Loren Genson and Kiera Manion-Fischer | The Gazette
Supporters of all three school levies on Tuesday’s ballot in Medina County raised more than $60,000 to support their campaigns.
Brunswick levy supporters raised $34,155 for their district’s two-year, 4.9-mill levy.
Citizens for Excellence in Brunswick Schools received several large donations from local businesses, including a $10,000 donation from Jason Gillis, president of Cradle Gear, a local firm that sells athletic wear. Gillis declined to comment on the donation. Other funds raised came from smaller donations from residents and Brunswick schools staff.
In the Medina district, supporters raised $23,325 since April to help fund a campaign to pass a five-year, 5.9-mill levy.

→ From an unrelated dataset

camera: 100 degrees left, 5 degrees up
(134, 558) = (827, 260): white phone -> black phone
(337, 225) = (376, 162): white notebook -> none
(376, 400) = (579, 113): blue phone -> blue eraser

According to a pre-election campaign finance report filed with the Medina County Board of Elections last week, Kids First Medina raised $8,679 at the September fundraiser featuring the Harlem Wizards, and the Medina Athletic boosters supported the campaign with a $680 donation the day of the game.

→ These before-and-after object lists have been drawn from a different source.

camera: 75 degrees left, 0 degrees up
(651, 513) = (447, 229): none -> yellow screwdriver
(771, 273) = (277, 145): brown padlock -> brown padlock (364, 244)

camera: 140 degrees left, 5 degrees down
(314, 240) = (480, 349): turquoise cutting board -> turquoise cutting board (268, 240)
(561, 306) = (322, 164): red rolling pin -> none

The campaign also received a $5,000 donation from Medina residents Brandon and Tracy Worley, who promised to match funds raised from the Wizards game up to $5,000.

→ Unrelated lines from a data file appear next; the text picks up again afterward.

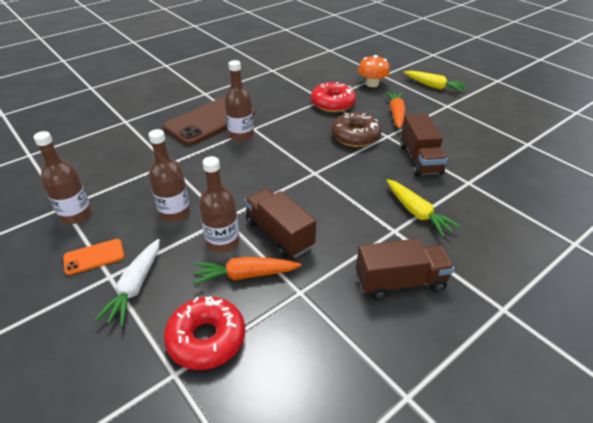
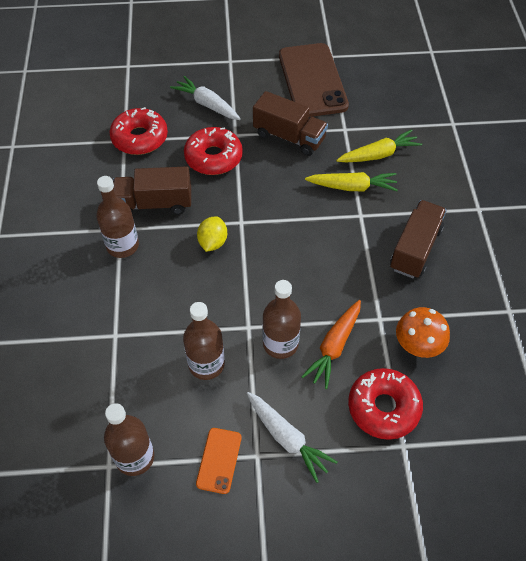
camera: 55 degrees left, 15 degrees up
(210, 120) = (65, 259): brown phone -> brown phone (312, 80)
(279, 234) = (303, 296): brown truck -> brown truck (154, 204)
(282, 168) = (213, 242): none -> yellow lemon
(355, 136) = (213, 157): brown donut -> red donut
(372, 84) = (136, 85): orange mushroom -> orange mushroom (418, 345)
(396, 114) = (207, 104): orange carrot -> white carrot
(434, 86) = (189, 45): yellow carrot -> yellow carrot (378, 155)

“For us, we believe in a strong community and we believe in strong schools,” Brandon Worley said. “The schools are one of the reasons we moved to Medina four-and-half years ago … it’s disheartening to know if we don’t pass the levy what’s going to happen.”
He and Tracy have two children.
Interim Superintendent Dave Knight has said the district would have to make
$3 million in cuts over the next five years if the levy fails.
The school board and Knight came up with a plan that would save $1 million. It calls for closing Heritage Elementary School, cutting sports and extracurricular activities at the middle school, and restricting electives at the high school.
For Brandon Worley, a “no” vote on the levy would leave him and other parents with few options for a quality education for their children.
“We’ll have to send our kids to a private school or move to a new district,” he said. “We won’t have our kids go to a substandard school, which is what I believe Medina would become.”
Brandon Worley said he was in a position to help, so he made the donation. He said he was pleased that Kids First Medina has worked hard to educate voters on what the levy vote means.
“By spending these dollars, you’re investing in kids and the community,” he said.
Brigid Turritin, co-chairwoman of Kids First Medina, said the group was thrilled with the support from the Worleys and other parents who have stepped up to donate time and money.
“We’ve been able to buy all the signs we need. We put ads in the paper, which we couldn’t afford to do before,” Turritin said. “I definitely think the money was well used.”
The campaign also received support from teachers and administrators in the district, including automatic payroll deductions from nine employees over eight pay periods for a total of $441.
The campaign for Cloverleaf schools’ 10-year, 8.3-mill levy has drawn the least financial support so far, reporting about $2,636 in contributions.
School officials said the levy will restore high school busing and half-day, every-day kindergarten, along with other programs that had been cut.
A fundraiser selling T-shirts raised $550 for the campaign and several school administrators used payroll deductions to contribute to the Cloverleaf Pride Committee.
Superintendent Daryl Kubilus, high school Principal Bart Randolph and Middle School Principal Jamie Lormeau contributed a total of $198 over 11 pay periods.
The practice of payroll deductions has been controversial in other communities in Ohio.
Earlier this month, the practice of deducting levy campaign donations from employee paychecks was questioned after the Cincinnati Enquirer published reports that nine school districts in southwest Ohio did so.
School district officials in those districts have said state law allows public school districts to use a portion of the contributions to help pay for the cost of creating the payroll deductions. After the Cincinnati story, two prosecutors in southwest Ohio vowed to look into the deductions and one declined to do so, according to the Associated Press.
In addition to payroll deductions, employees of Medina Schools have donated in other ways, Turritin said.
“In the schools, teachers can buy a ‘jean day’ and wear jeans to work,” she said. “We’ve even had some principals match the donations of teachers. They’ve been really supportive.”